Job item: Copy each of the following rows word for word, keeping every line as it stands.

Exercise data Start Marker

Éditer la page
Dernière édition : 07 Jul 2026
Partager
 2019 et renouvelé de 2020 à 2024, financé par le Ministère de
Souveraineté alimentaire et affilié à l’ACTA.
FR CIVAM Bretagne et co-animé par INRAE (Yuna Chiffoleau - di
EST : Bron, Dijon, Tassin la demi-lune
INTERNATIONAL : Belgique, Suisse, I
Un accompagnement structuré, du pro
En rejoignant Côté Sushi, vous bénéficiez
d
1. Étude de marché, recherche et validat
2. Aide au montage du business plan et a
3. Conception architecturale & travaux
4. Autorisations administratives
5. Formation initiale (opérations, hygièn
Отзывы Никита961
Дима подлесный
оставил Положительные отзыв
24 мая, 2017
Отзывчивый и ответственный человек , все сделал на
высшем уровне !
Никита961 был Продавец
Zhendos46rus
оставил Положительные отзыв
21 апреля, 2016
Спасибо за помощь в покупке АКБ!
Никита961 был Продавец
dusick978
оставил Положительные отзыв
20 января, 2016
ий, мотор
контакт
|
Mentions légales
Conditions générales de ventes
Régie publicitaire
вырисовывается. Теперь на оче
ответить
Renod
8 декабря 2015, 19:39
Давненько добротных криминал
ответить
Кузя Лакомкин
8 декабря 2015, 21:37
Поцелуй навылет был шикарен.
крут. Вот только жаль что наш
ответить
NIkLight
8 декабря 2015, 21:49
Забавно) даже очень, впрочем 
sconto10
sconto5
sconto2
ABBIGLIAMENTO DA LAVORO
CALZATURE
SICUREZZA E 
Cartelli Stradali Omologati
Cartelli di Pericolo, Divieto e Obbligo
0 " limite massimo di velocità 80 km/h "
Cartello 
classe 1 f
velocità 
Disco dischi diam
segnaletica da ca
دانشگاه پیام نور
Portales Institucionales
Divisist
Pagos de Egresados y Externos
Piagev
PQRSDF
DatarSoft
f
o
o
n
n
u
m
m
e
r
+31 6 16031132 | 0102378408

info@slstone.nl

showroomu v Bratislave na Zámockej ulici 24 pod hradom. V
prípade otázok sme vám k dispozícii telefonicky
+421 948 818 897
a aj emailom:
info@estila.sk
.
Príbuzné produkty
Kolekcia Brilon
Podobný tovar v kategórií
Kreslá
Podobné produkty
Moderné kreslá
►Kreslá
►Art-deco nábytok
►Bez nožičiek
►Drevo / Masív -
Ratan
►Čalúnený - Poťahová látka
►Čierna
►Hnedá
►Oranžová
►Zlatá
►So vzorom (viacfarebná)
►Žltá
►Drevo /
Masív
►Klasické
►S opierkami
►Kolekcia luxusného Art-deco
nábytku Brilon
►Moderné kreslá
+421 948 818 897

Exercise data End Marker

Response area:
Éditer la page
Dernière édition : 07 Jul 2026
Partager
 2019 et renouvelé de 2020 à 2024, financé par le Ministère de
Souveraineté alimentaire et affilié à l’ACTA.
FR CIVAM Bretagne et co-animé par INRAE (Yuna Chiffoleau - di
EST : Bron, Dijon, Tassin la demi-lune
INTERNATIONAL : Belgique, Suisse, I
Un accompagnement structuré, du pro
En rejoignant Côté Sushi, vous bénéficiez
d
1. Étude de marché, recherche et validat
2. Aide au montage du business plan et a
3. Conception architecturale & travaux
4. Autorisations administratives
5. Formation initiale (opérations, hygièn
Отзывы Никита961
Дима подлесный
оставил Положительные отзыв
24 мая, 2017
Отзывчивый и ответственный человек , все сделал на
высшем уровне !
Никита961 был Продавец
Zhendos46rus
оставил Положительные отзыв
21 апреля, 2016
Спасибо за помощь в покупке АКБ!
Никита961 был Продавец
dusick978
оставил Положительные отзыв
20 января, 2016
ий, мотор
контакт
|
Mentions légales
Conditions générales de ventes
Régie publicitaire
вырисовывается. Теперь на оче
ответить
Renod
8 декабря 2015, 19:39
Давненько добротных криминал
ответить
Кузя Лакомкин
8 декабря 2015, 21:37
Поцелуй навылет был шикарен.
крут. Вот только жаль что наш
ответить
NIkLight
8 декабря 2015, 21:49
Забавно) даже очень, впрочем 
sconto10
sconto5
sconto2
ABBIGLIAMENTO DA LAVORO
CALZATURE
SICUREZZA E 
Cartelli Stradali Omologati
Cartelli di Pericolo, Divieto e Obbligo
0 " limite massimo di velocità 80 km/h "
Cartello 
classe 1 f
velocità 
Disco dischi diam
segnaletica da ca
دانشگاه پیام نور
Portales Institucionales
Divisist
Pagos de Egresados y Externos
Piagev
PQRSDF
DatarSoft
f
o
o
n
n
u
m
m
e
r
+31 6 16031132 | 0102378408

info@slstone.nl

showroomu v Bratislave na Zámockej ulici 24 pod hradom. V
prípade otázok sme vám k dispozícii telefonicky
+421 948 818 897
a aj emailom:
info@estila.sk
.
Príbuzné produkty
Kolekcia Brilon
Podobný tovar v kategórií
Kreslá
Podobné produkty
Moderné kreslá
►Kreslá
►Art-deco nábytok
►Bez nožičiek
►Drevo / Masív -
Ratan
►Čalúnený - Poťahová látka
►Čierna
►Hnedá
►Oranžová
►Zlatá
►So vzorom (viacfarebná)
►Žltá
►Drevo /
Masív
►Klasické
►S opierkami
►Kolekcia luxusného Art-deco
nábytku Brilon
►Moderné kreslá
+421 948 818 897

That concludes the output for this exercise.